YOUR OBJECTIVE -
Reproduce the text of all the data below line for line, leaving out the bracketed picture markers.

-- TASK DATA follows --

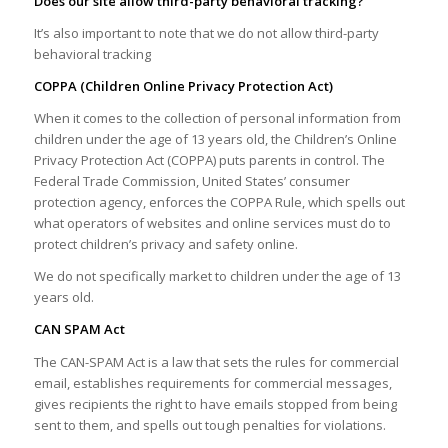
Does our site allow third-party behavioral tracking?
It’s also important to note that we do not allow third-party
behavioral tracking
COPPA (Children Online Privacy Protection Act)
When it comes to the collection of personal information from
children under the age of 13 years old, the Children’s Online
Privacy Protection Act (COPPA) puts parents in control. The
Federal Trade Commission, United States’ consumer
protection agency, enforces the COPPA Rule, which spells out
what operators of websites and online services must do to
protect children’s privacy and safety online.
We do not specifically market to children under the age of 13
years old.
CAN SPAM Act
The CAN-SPAM Act is a law that sets the rules for commercial
email, establishes requirements for commercial messages,
gives recipients the right to have emails stopped from being
sent to them, and spells out tough penalties for violations.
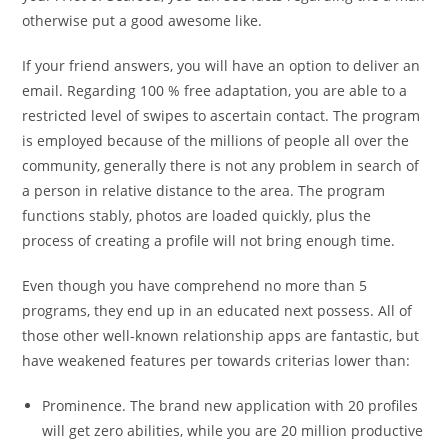
otherwise put a good awesome like.
If your friend answers, you will have an option to deliver an
email. Regarding 100 % free adaptation, you are able to a
restricted level of swipes to ascertain contact. The program
is employed because of the millions of people all over the
community, generally there is not any problem in search of
a person in relative distance to the area. The program
functions stably, photos are loaded quickly, plus the
process of creating a profile will not bring enough time.
Even though you have comprehend no more than 5
programs, they end up in an educated next possess. All of
those other well-known relationship apps are fantastic, but
have weakened features per towards criterias lower than:
Prominence. The brand new application with 20 profiles
will get zero abilities, while you are 20 million productive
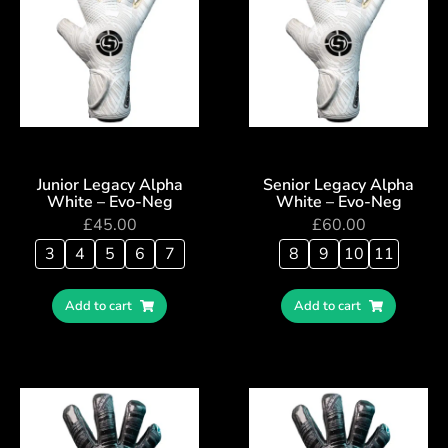
Junior Legacy Alpha
Senior Legacy Alpha
White – Evo-Neg
White – Evo-Neg
£
45.00
£
60.00
3
4
5
6
7
8
9
10
11
Add to cart
Add to cart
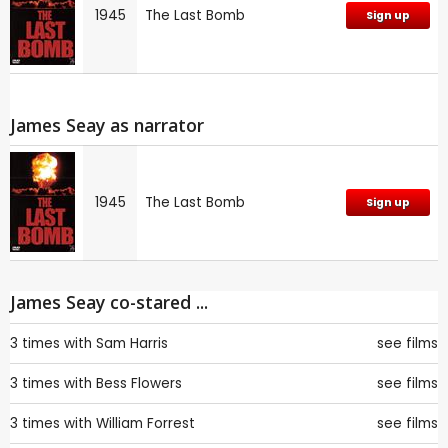
1945
The Last Bomb
Sign up
James Seay as narrator
1945
The Last Bomb
Sign up
James Seay co-stared ...
3 times with
Sam Harris
see films
3 times with
Bess Flowers
see films
3 times with
William Forrest
see films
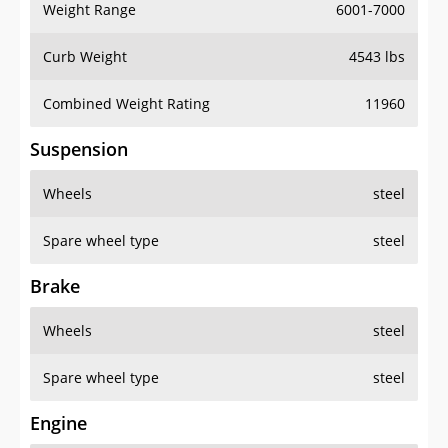
Weight Range
6001-7000
Curb Weight
4543 lbs
Combined Weight Rating
11960
Suspension
Wheels
steel
Spare wheel type
steel
Brake
Wheels
steel
Spare wheel type
steel
Engine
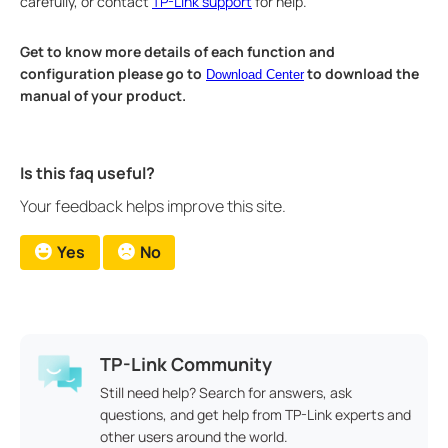
carefully, or contact
TP-Link support
for help.
Get to know more details of each function and
configuration please go to
to download the
Download Center
manual of your product.
Is this faq useful?
Your feedback helps improve this site.
Yes
No
TP-Link Community
Still need help? Search for answers, ask
questions, and get help from TP-Link experts and
other users around the world.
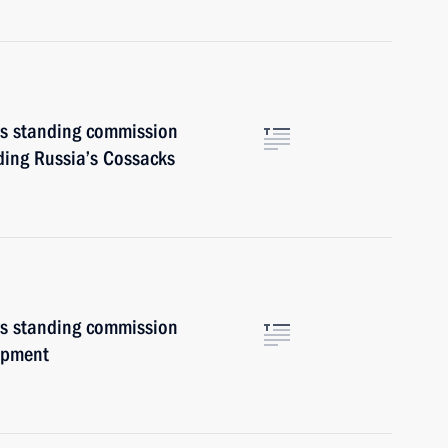
irs standing commission
ding Russia’s Cossacks
irs standing commission
opment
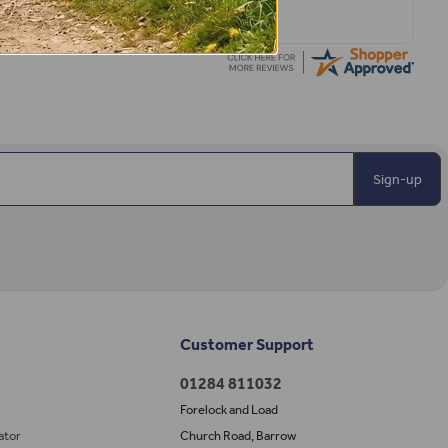
Sign-up
Customer Support
01284 811032
Forelock and Load
ator
Church Road, Barrow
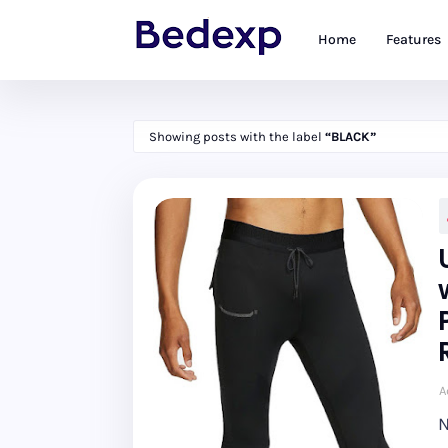
Home
Features
Showing posts with the label
BLACK
A
N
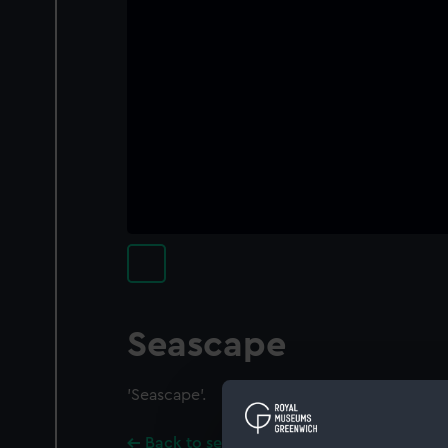
Seascape
'Seascape'.
Back to search results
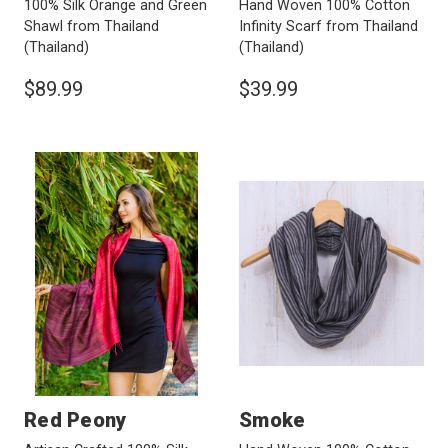
100% Silk Orange and Green
Hand Woven 100% Cotton
Shawl from Thailand
Infinity Scarf from Thailand
(Thailand)
(Thailand)
$89.99
$39.99
Red Peony
Smoke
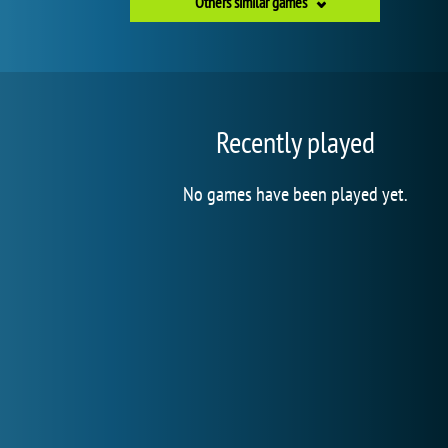
Others similar games
Recently played
No games have been played yet.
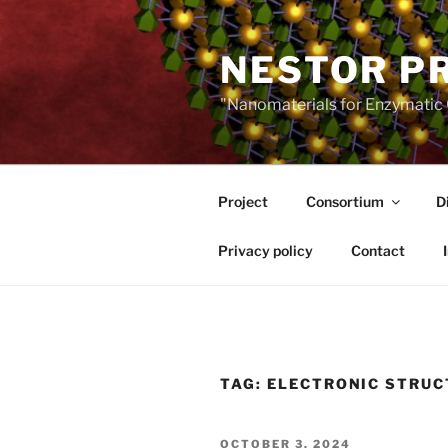
Skip
to
NESTOR P
content
"Nanomaterials for Enzymatic 
Project
Consortium
D
Privacy policy
Contact
TAG:
ELECTRONIC STRUC
POSTED
OCTOBER 3, 2024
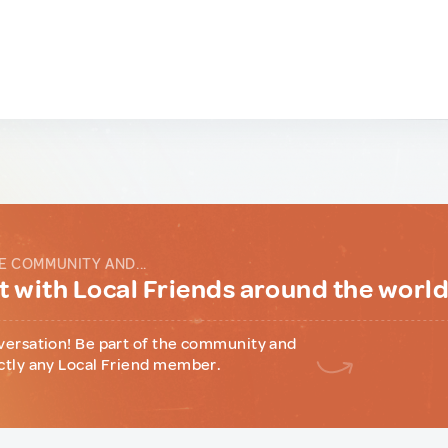
E COMMUNITY AND...
 with Local Friends around the worl
versation! Be part of the community and
ctly any Local Friend member.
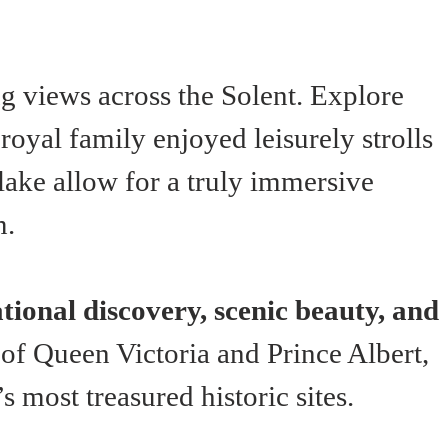
g views across the Solent. Explore 
oyal family enjoyed leisurely strolls 
 lake allow for a truly immersive 
m.
tional discovery, scenic beauty, and 
d of Queen Victoria and Prince Albert, 
 most treasured historic sites.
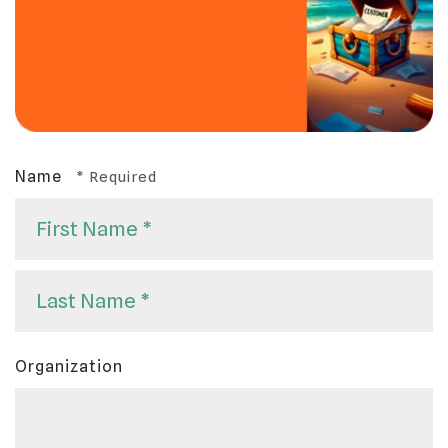
Name
First
Name
*
Last
Organization
Name
*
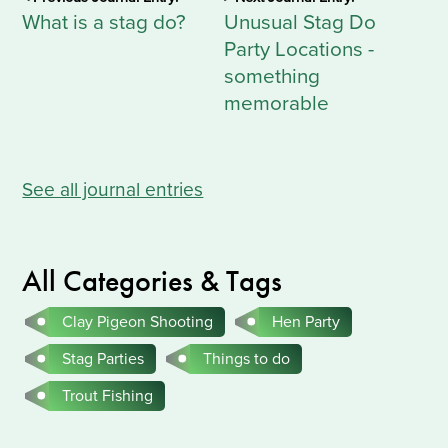
What is a stag do?
Unusual Stag Do
Party Locations -
something
memorable
See all journal entries
All Categories & Tags
Clay Pigeon Shooting
Hen Party
Stag Parties
Things to do
Trout Fishing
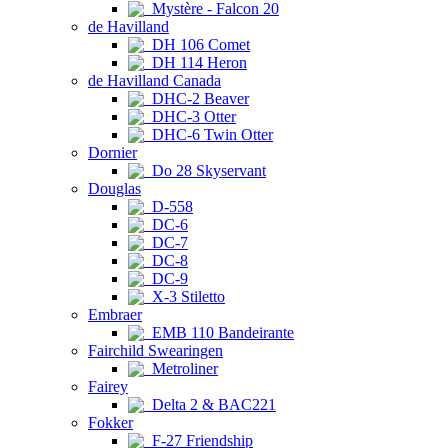
Mystère - Falcon 20
de Havilland
DH 106 Comet
DH 114 Heron
de Havilland Canada
DHC-2 Beaver
DHC-3 Otter
DHC-6 Twin Otter
Dornier
Do 28 Skyservant
Douglas
D-558
DC-6
DC-7
DC-8
DC-9
X-3 Stiletto
Embraer
EMB 110 Bandeirante
Fairchild Swearingen
Metroliner
Fairey
Delta 2 & BAC221
Fokker
F-27 Friendship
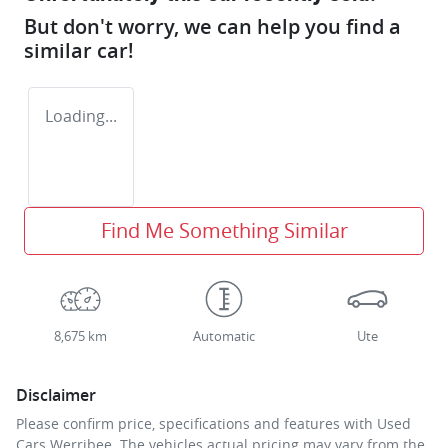
But don't worry, we can help you find a
similar
car
!
Loading...
Find Me Something Similar
8,675 km
Automatic
Ute
Disclaimer
Please confirm price, specifications and features with
Used
Cars Werribee
. The vehicles actual pricing may vary from the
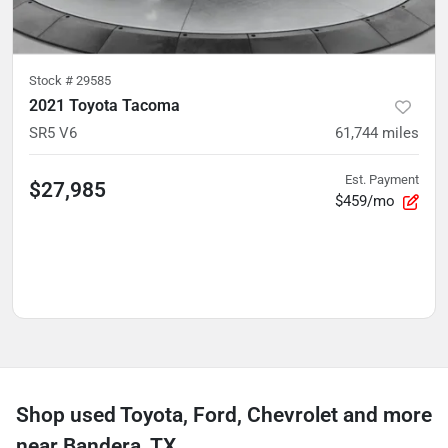
Stock #
29585
2021 Toyota Tacoma
SR5 V6
61,744
miles
Est. Payment
$27,985
$459/mo
Shop used Toyota, Ford, Chevrolet and more
near Bandera, TX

-- TASK DATA concluded --

RESPONSE -
Does our site allow third-party behavioral tracking?
It’s also important to note that we do not allow third-party
behavioral tracking
COPPA (Children Online Privacy Protection Act)
When it comes to the collection of personal information from
children under the age of 13 years old, the Children’s Online
Privacy Protection Act (COPPA) puts parents in control. The
Federal Trade Commission, United States’ consumer
protection agency, enforces the COPPA Rule, which spells out
what operators of websites and online services must do to
protect children’s privacy and safety online.
We do not specifically market to children under the age of 13
years old.
CAN SPAM Act
The CAN-SPAM Act is a law that sets the rules for commercial
email, establishes requirements for commercial messages,
gives recipients the right to have emails stopped from being
sent to them, and spells out tough penalties for violations.
otherwise put a good awesome like.
If your friend answers, you will have an option to deliver an
email. Regarding 100 % free adaptation, you are able to a
restricted level of swipes to ascertain contact. The program
is employed because of the millions of people all over the
community, generally there is not any problem in search of
a person in relative distance to the area. The program
functions stably, photos are loaded quickly, plus the
process of creating a profile will not bring enough time.
Even though you have comprehend no more than 5
programs, they end up in an educated next possess. All of
those other well-known relationship apps are fantastic, but
have weakened features per towards criterias lower than:
Prominence. The brand new application with 20 profiles
will get zero abilities, while you are 20 million productive
Junior Legacy Alpha
Senior Legacy Alpha
White – Evo-Neg
White – Evo-Neg
£
45.00
£
60.00
3
4
5
6
7
8
9
10
11
Add to cart
Add to cart
1945
The Last Bomb
Sign up
James Seay as narrator
1945
The Last Bomb
Sign up
James Seay co-stared ...
3 times with
Sam Harris
see films
3 times with
Bess Flowers
see films
3 times with
William Forrest
see films
Weight Range
6001-7000
Curb Weight
4543 lbs
Combined Weight Rating
11960
Suspension
Wheels
steel
Spare wheel type
steel
Brake
Wheels
steel
Spare wheel type
steel
Engine
carefully, or contact
TP-Link support
for help.
Get to know more details of each function and
configuration please go to
to download the
Download Center
manual of your product.
Is this faq useful?
Your feedback helps improve this site.
Yes
No
TP-Link Community
Still need help? Search for answers, ask
questions, and get help from TP-Link experts and
other users around the world.
irs standing commission
ding Russia’s Cossacks
irs standing commission
opment
Sign-up
Customer Support
01284 811032
Forelock and Load
ator
Church Road, Barrow
Home
Features
Showing posts with the label
BLACK
A
N
Seascape
'Seascape'.
Back to search results
100% Silk Orange and Green
Hand Woven 100% Cotton
Shawl from Thailand
Infinity Scarf from Thailand
(Thailand)
(Thailand)
$89.99
$39.99
Red Peony
Smoke
Others similar games
Recently played
No games have been played yet.
Skip
to
NESTOR P
content
"Nanomaterials for Enzymatic 
Project
Consortium
D
Privacy policy
Contact
TAG:
ELECTRONIC STRUC
POSTED
OCTOBER 3, 2024
E COMMUNITY AND...
 with Local Friends around the worl
versation! Be part of the community and
ctly any Local Friend member.
g views across the Solent. Explore 
oyal family enjoyed leisurely strolls 
 lake allow for a truly immersive 
m.
tional discovery, scenic beauty, and 
d of Queen Victoria and Prince Albert, 
 most treasured historic sites.
Name
First
Name
*
Last
Organization
Name
*
What is a stag do?
Unusual Stag Do
Party Locations -
something
memorable
See all journal entries
All Categories & Tags
Clay Pigeon Shooting
Hen Party
Stag Parties
Things to do
Trout Fishing
Mystère - Falcon 20
de Havilland
DH 106 Comet
DH 114 Heron
de Havilland Canada
DHC-2 Beaver
DHC-3 Otter
DHC-6 Twin Otter
Dornier
Do 28 Skyservant
Douglas
D-558
DC-6
DC-7
DC-8
DC-9
X-3 Stiletto
Embraer
EMB 110 Bandeirante
Fairchild Swearingen
Metroliner
Fairey
Delta 2 & BAC221
Fokker
F-27 Friendship
But don't worry, we can help you find a
similar
car
!
Loading...
Find Me Something Similar
8,675 km
Automatic
Ute
Disclaimer
Please confirm price, specifications and features with
Used
Cars Werribee
. The vehicles actual pricing may vary from the
Stock #
29585
2021 Toyota Tacoma
SR5 V6
61,744
miles
Est. Payment
$27,985
$459/mo
Shop used Toyota, Ford, Chevrolet and more
near Bandera, TX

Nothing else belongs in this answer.